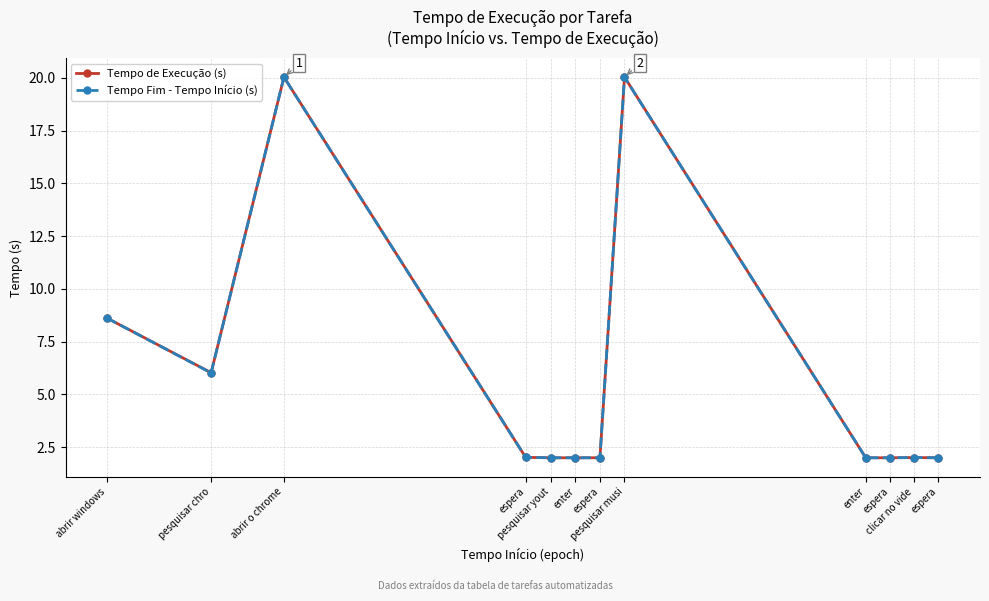

What is the maximum value shown in the chart?

20.0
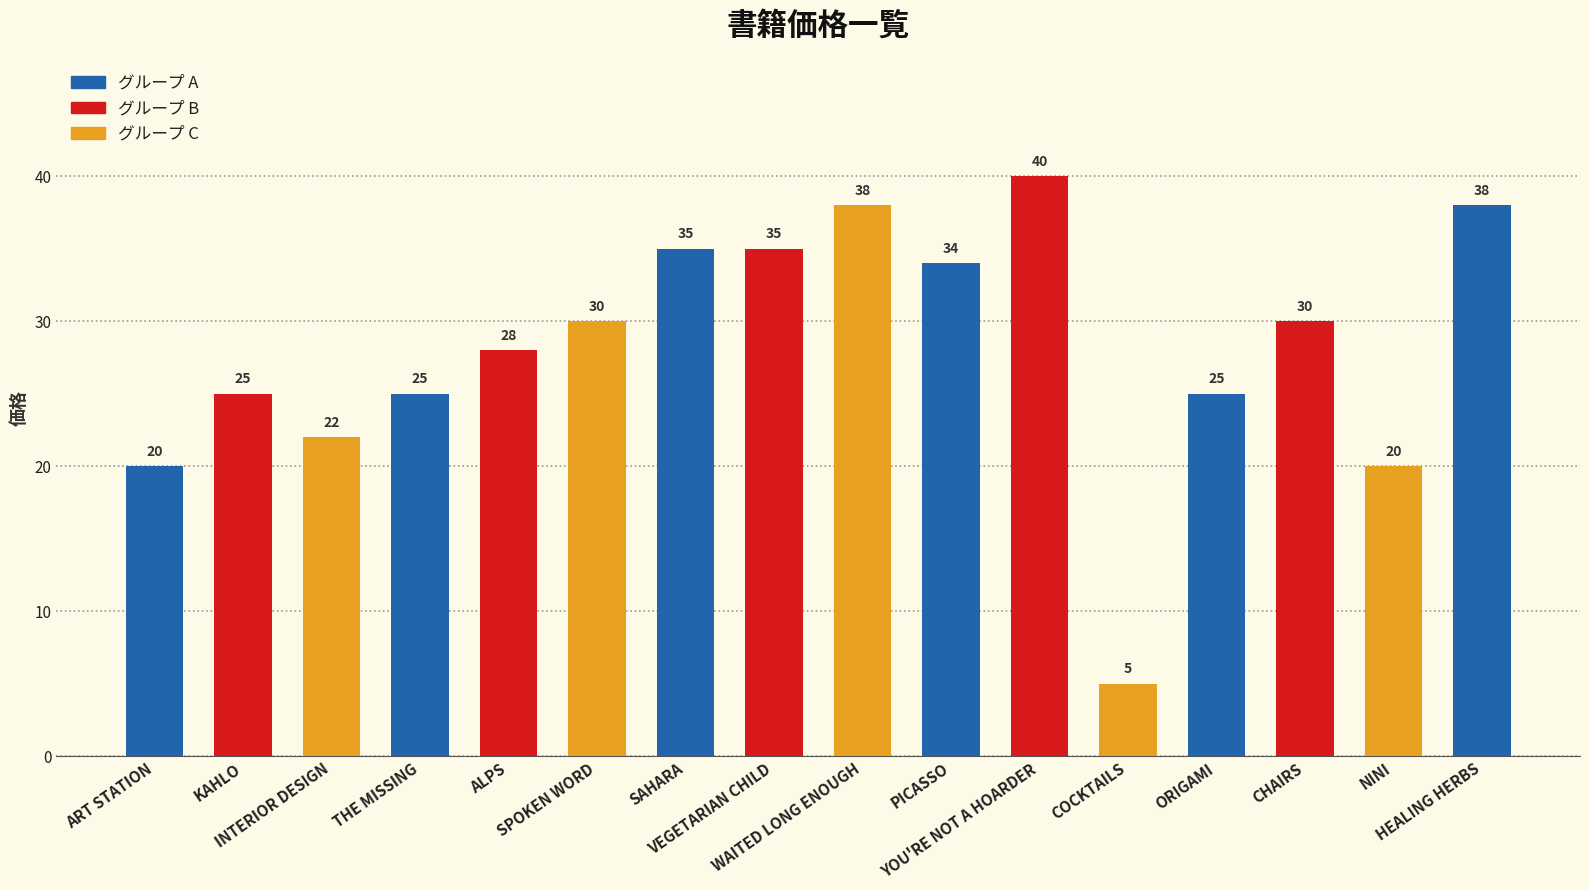

Reading right to left, extract all data points from this chart.

HEALING HERBS=38	NINI=20	CHAIRS=30	ORIGAMI=25	COCKTAILS=5	YOU'RE NOT A HOARDER=40	PICASSO=34	WAITED LONG ENOUGH=38	VEGETARIAN CHILD=35	SAHARA=35	SPOKEN WORD=30	ALPS=28	THE MISSING=25	INTERIOR DESIGN=22	KAHLO=25	ART STATION=20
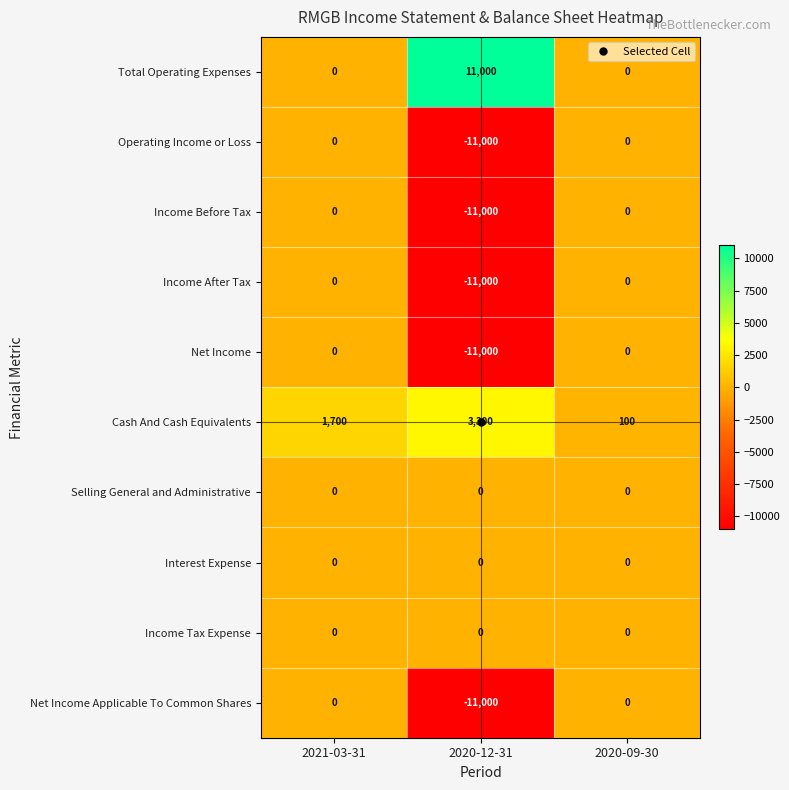

The value of Operating Income or Loss at 2020-12-31 is -6851. True or false?

False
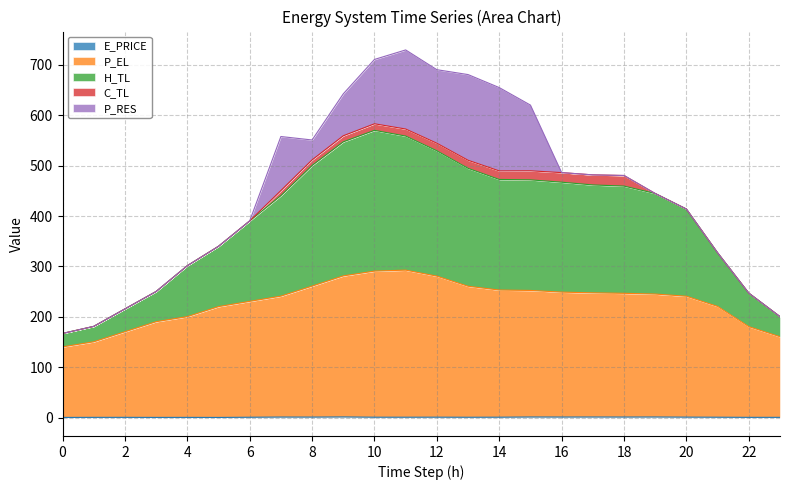

What is the average value of the P_EL series?

229.5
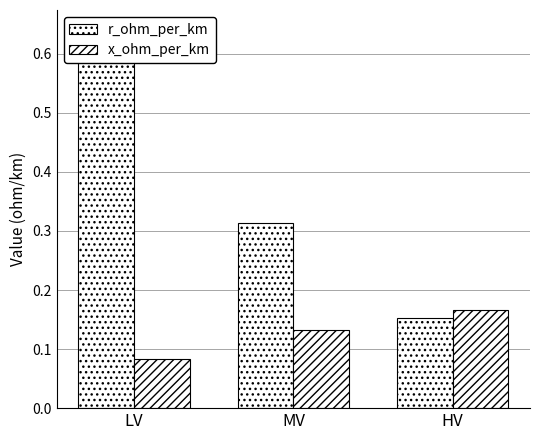

Does the chart contain any negative values?

No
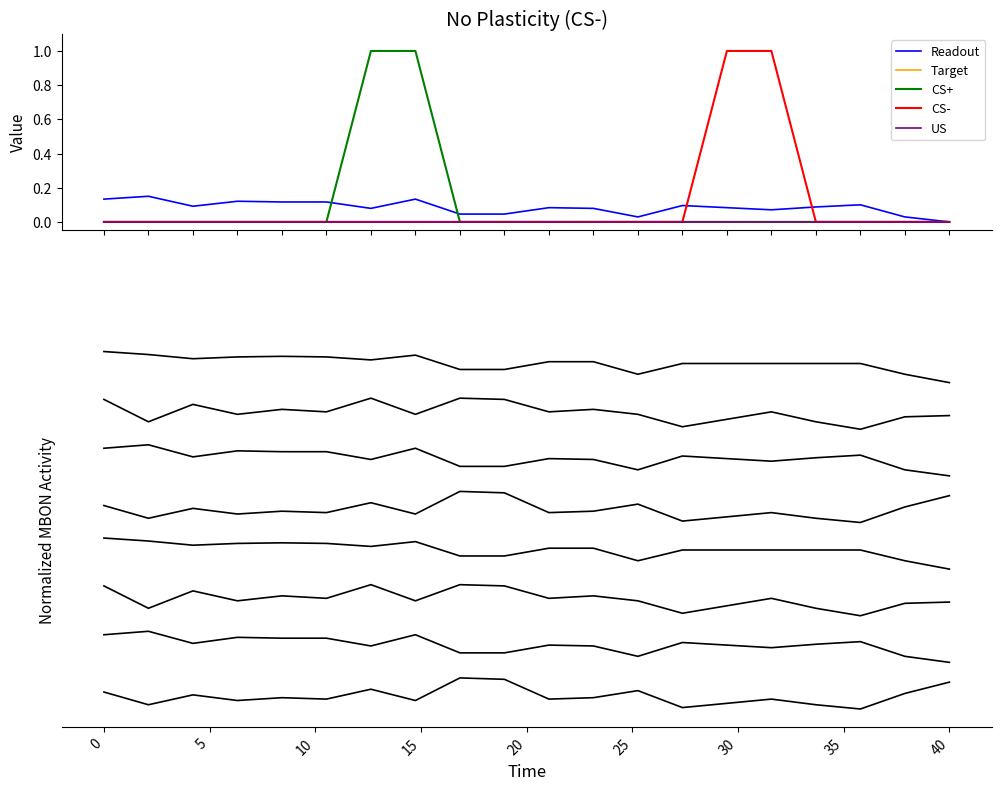

How many categories are shown in the chart?

20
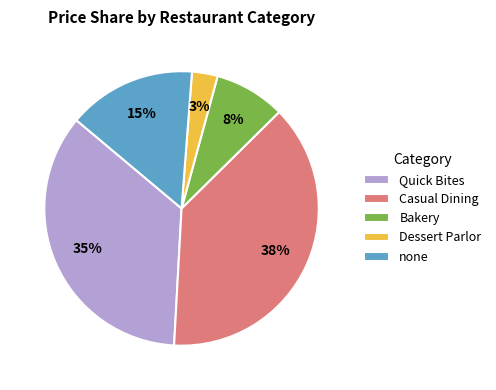

Between Quick Bites and Casual Dining, which is larger?

Casual Dining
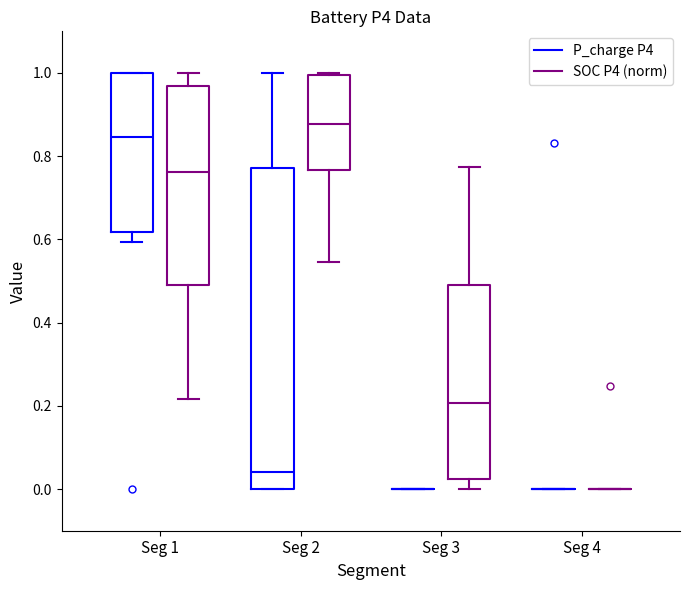

Where does the median line of the box for Seg 2 (SOC P4 (norm)) sit on the y-axis? The values are not printed on the chart, so give them approximately, as read against the axis.

0.88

WHAT TO WORK ON: Reproduce the listing word for word from the line containing "Reading right to" through the end, including both of those lines, and omit the pictures.

RESPONSE BELOW:
Reading right to left, extract all data points from this chart.

HEALING HERBS=38	NINI=20	CHAIRS=30	ORIGAMI=25	COCKTAILS=5	YOU'RE NOT A HOARDER=40	PICASSO=34	WAITED LONG ENOUGH=38	VEGETARIAN CHILD=35	SAHARA=35	SPOKEN WORD=30	ALPS=28	THE MISSING=25	INTERIOR DESIGN=22	KAHLO=25	ART STATION=20

The value of Operating Income or Loss at 2020-12-31 is -6851. True or false?

False

What is the average value of the P_EL series?

229.5

Does the chart contain any negative values?

No

How many categories are shown in the chart?

20

Between Quick Bites and Casual Dining, which is larger?

Casual Dining

Where does the median line of the box for Seg 2 (SOC P4 (norm)) sit on the y-axis? The values are not printed on the chart, so give them approximately, as read against the axis.

0.88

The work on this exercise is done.